This question follows a previous question Sheaf morphism from closed subscheme is a closed immersion, it's just another part so I'll recall everything.
For $K=\bar{K}$ a field consider $X=\mathbb P^1_K$, $Z=\{P_1,\dots,P_n\}\subseteq X$ closed points. Give $Z$ the reduced induced closed subscheme structure and write $\iota:Z\to X$ the closed immersion.
I've shown that $\ker \iota^{\#}$ is an invertible $\mathcal O_X$-module isomorphic to $\mathcal O_X(D)^{-1}$ where $D$ is the Cartier divisor corresponding to $Z$.

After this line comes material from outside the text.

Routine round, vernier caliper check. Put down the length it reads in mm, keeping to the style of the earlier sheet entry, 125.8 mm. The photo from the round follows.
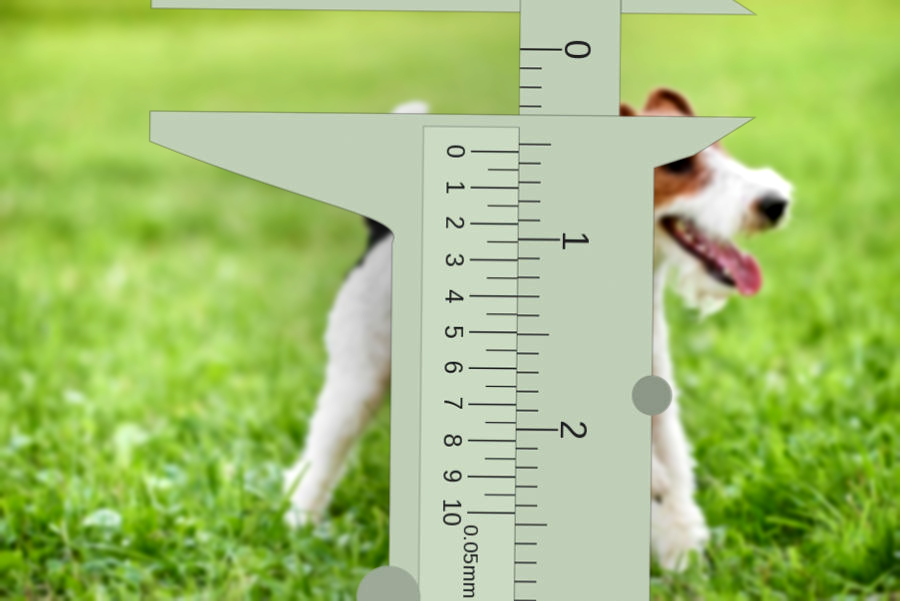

Now I aim to find $\dim_K(H^i(X,\ker \iota^{\#}))$ for $i=0,1$. These are defined by considering an injective resolution $I^{\bullet}$ of $\ker \iota^{\#}$ and computing $H^i(\Gamma(X,I^{\bullet}))$, and in fact we can only take a flasque resolution. We have and exact sequence $0\to \ker \iota^{\#}\to \mathcal O_X \to \iota_{*}\mathcal O_Z\to 0$ which I think will be the resolution we need.
Now applying $\Gamma(X,-)$ we get $0\to \Gamma(X,\ker \iota^{\#})(=0?)\to K\to K^n\to 0$ where $\Gamma(X,\iota_{*}\mathcal O_Z)=\mathcal O_Z(Z)=K^n$ according to the question I mentioned at the beginning. So we would get $H^0(X,\ker \iota^{\#})=0=\ker f$ where $f:K\to K^n$ is the inclusion in a coordinate (I don't really know what $f$ does, it's just natural) and $H^1(X,\ker \iota^{\#})=K^n/K\cong K^{n-1}$.
My questions are : Is it correct ? How can I show that $i_{*}\mathcal O_Z$ is indeed flasque ?
$0\to \ker\iota^\sharp\to\mathcal{O}_X\to\iota_*\mathcal{O}_Z\to 0$ is not a flasque resolution, since $\mathcal{O}_X$ is not flasque (it has global sections $K$, and sections $K[\frac{x_1}{x_0}]$ over $D_+(x_0)$). It still does suffice to solve your problem, though: from the short exact sequence of sheaves, we get a long exact sequence of cohomology groups, and we note that $\mathcal{O}_X$ has $H^0=K$ and $H^i=0$ for all $i\neq 0$, so $H^0(\ker\iota^\sharp)$ and $H^1(\ker\iota^\sharp)$ are respectively the kernel and cokernel of $H^0(\mathcal{O}_X)\to H^0(\iota_*\mathcal{O}_Z)$. Now we just note that this map is restriction of global sections, so sends $1\in K$ to $(1,1,\cdots,1)\in K^n$, and this gives that $H^0(\ker\iota^\sharp)=0$ and $H^1(\ker\iota^\sharp)\cong K^{n-1}$.
It is also true that $\iota_*\mathcal{O}_Z$ is flasque, though. Since $(\iota_*\mathcal{O}_Z)(U)=\mathcal{O}_Z(\iota^{-1}(U))$, it suffices to show that $\mathcal{O}_Z$ is flasque, and this follows from the fact that $Z$ is discrete: any sheaf $\mathcal{F}$ on a discrete space $S$ has $\mathcal{F}(S_0) = \prod_{s\in S_0} \mathcal{F}_s$ and the restrictions are the obvious projections.